HIV/AIDS is an issue that usually ranks behind “don’t ask, don’t tell,” DOMA, and hate-crimes protections on most gay activists’ list of priorities, but it’s a resurgent problem in the United States and one that Obama could do much on his own to combat. Winnie Stachelberg, senior vice president for external affairs at the Center for American Progress and a longtime lobbyist for gay causes, says that Obama’s appointment of Melody Barnes as director of his Domestic Policy Council signals major changes in the federal government’s approach to the epidemic. That’s because Barnes, a former aide to Sen. Ted Kennedy and a former colleague of Stachelberg’s at the center, is an advocate of increased funding for comprehensive sex education and condom distribution. For the past eight years, “the President’s Advisory Council [on HIV/AIDS] was populated by abstinence-only, ideological folks,” Stachelberg says. “Barnes at DPC is another example of how there will be a more robust and aggressive effort with respect to HIV/AIDS.”
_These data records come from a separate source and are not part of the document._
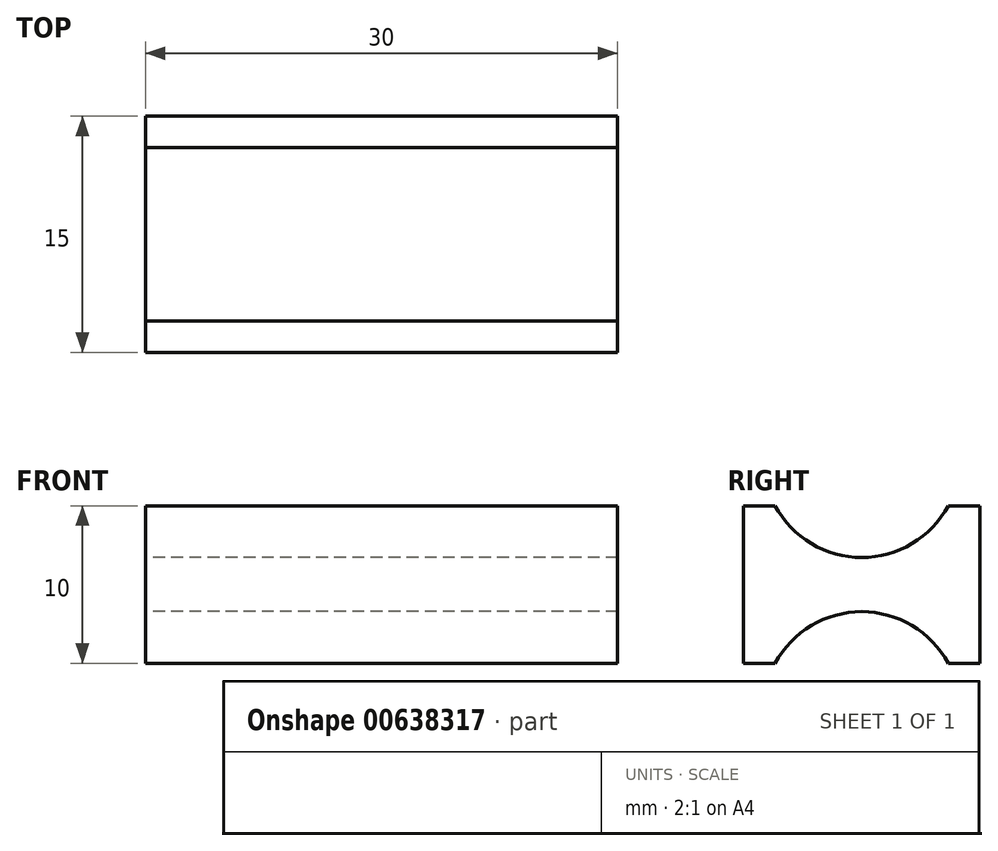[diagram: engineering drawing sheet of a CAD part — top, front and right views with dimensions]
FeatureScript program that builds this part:
annotation { "Feature Type Name" : "Feature", "Feature Type Description" : "" }
export const myFeature = defineFeature(function(context is Context, id is Id, definition is map)
    precondition{}
    {
        {
            var Q0;
            Q0=qCreatedBy(makeId("Top.planeOp"),FACE);
            var sketch = newSketch(context, id + "F0", { "sketchPlane" : qUnion([Q0])});
            skLineSegment(sketch, "E0.bottom", {"start": v(0, 0) * mm, "end": v(-30, 0) * mm});
            skLineSegment(sketch, "E0.top", {"start": v(0, -15) * mm, "end": v(-30, -15) * mm});
            skLineSegment(sketch, "E0.left", {"start": v(0, 0) * mm, "end": v(0, -15) * mm});
            skLineSegment(sketch, "E0.right", {"start": v(-30, 0) * mm, "end": v(-30, -15) * mm});
            skSolve(sketch);
        }
        {
            var Q0;
            Q0 = qSketchRegion(id + "F0", true);
            extrude(context, id + "F1", {"entities" : qUnion([Q0]), "depth" : 10 * mm, "offsetDistance" : 25 * mm});
        }
        {
            var Q0;
            Q0=makeQuery(id+"F1.opExtrude","SWEPT_FACE",FACE,{"disambiguationData":[OSD([sQuery(id+"F0.wireOp",EDGE,"E0.right")])]});
            var sketch = newSketch(context, id + "F2", { "sketchPlane" : qUnion([Q0])});
            skCircle(sketch, "E1", {"center": v(7.5, 12.97) * mm, "radius": 6.25 * mm});
            skPoint(sketch, "E2", {"position": v(7.5, 10) * mm});
            skLineSegment(sketch, "E3", {"start": v(0, 5) * mm, "end": v(15, 5) * mm, "construction": true});
            skCircle(sketch, "E4.MirrorC", {"center": v(7.5, -2.97) * mm, "radius": 6.25 * mm});
            skSolve(sketch);
        }
        {
            var Q0;
            Q0 = qSketchRegion(id + "F2", true);
            extrude(context, id + "F3", {"entities" : qUnion([Q0]), "operationType" : NewBodyOperationType.REMOVE, "oppositeDirection" : true, "depth" : 30 * mm, "offsetDistance" : 25 * mm});
        }
    });
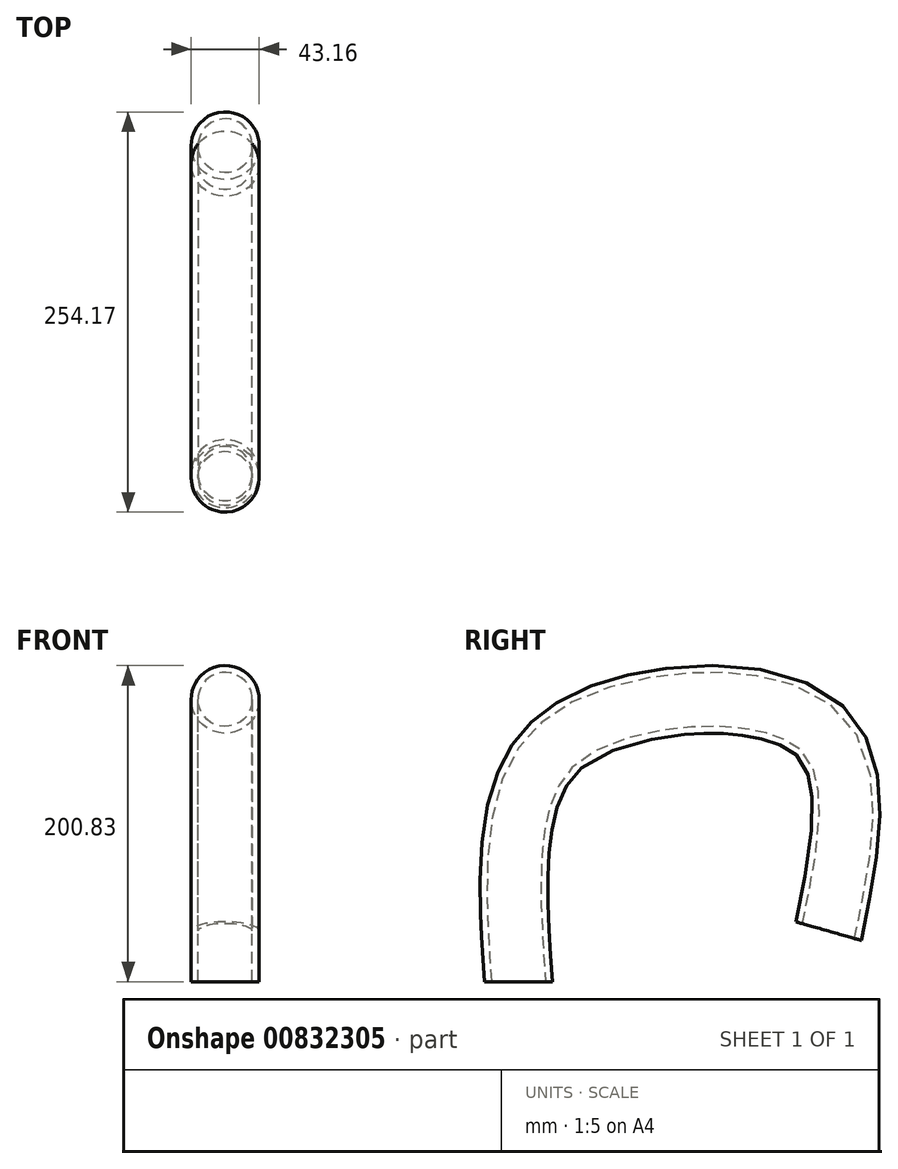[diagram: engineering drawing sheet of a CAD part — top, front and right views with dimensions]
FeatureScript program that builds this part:
annotation { "Feature Type Name" : "Feature", "Feature Type Description" : "" }
export const myFeature = defineFeature(function(context is Context, id is Id, definition is map)
    precondition{}
    {
        {
            var Q0;
            Q0=qCreatedBy(makeId("Right.planeOp"),FACE);
            var sketch = newSketch(context, id + "F0", { "sketchPlane" : qUnion([Q0])});
            skFitSpline(sketch, "E0", {"points": [v(0, 0) * mm, v(0, 100.29) * mm, v(43.16, 163.02) * mm, v(189.72, 160.85) * mm, v(196.91, 32.16) * mm], "startDerivative": vector(-31.6, 444.15) * mm, "endDerivative": vector(-120.79, -579.33) * mm});
            skSolve(sketch);
        }
        {
            var Q0;
            Q0=qCreatedBy(makeId("Top.planeOp"),FACE);
            var sketch = newSketch(context, id + "F1", { "sketchPlane" : qUnion([Q0])});
            skCircle(sketch, "E1", {"center": v(0, 0) * mm, "radius": 21.58 * mm});
            skCircle(sketch, "E2", {"center": v(0, 0) * mm, "radius": 17.2 * mm});
            skSolve(sketch);
        }
        {
            var Q0;
            Q0=makeQuery(id+"F1.imprint","IMPRINT",FACE,{"disambiguationData":[TD([[makeQuery(id+"F1.imprint","IMPRINT",EDGE,{"derivedFrom":sQuery(id+"F1.wireOp",EDGE,"E1")}),1.0]])]});
            var Q1;
            Q1=sQuery(id+"F0.wireOp",EDGE,"E0");
            sweep(context, id + "F2", {"profiles" : qUnion([Q0]), "path" : qUnion([Q1])});
        }
    });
Through executive orders—policy changes the president can enact on his own without having to consult Congress -- Obama also will be able to play a significant role in furthering gay equality, both through the reversal of Bush-era decrees and by signing his own. In November, the Human Rights Campaign delivered a 12-page memorandum to the Obama transition team, calling on the president-elect to issue executive orders that would ban discrimination against transgender employees in federal agencies, prevent federal contractors from discriminating on the basis of sexual orientation and gender identity, and remove HIV from the government’s list of “communicable disease[s] of public health significance” so that HIV-positive foreigners can enter the country legally. These moves will be relatively easy for the new president to make, and advocates anticipate that he will close the deal. What’s more difficult to predict is how he’ll be able to move pro-gay legislation through Congress and how enthusiastic he is about waging those fights.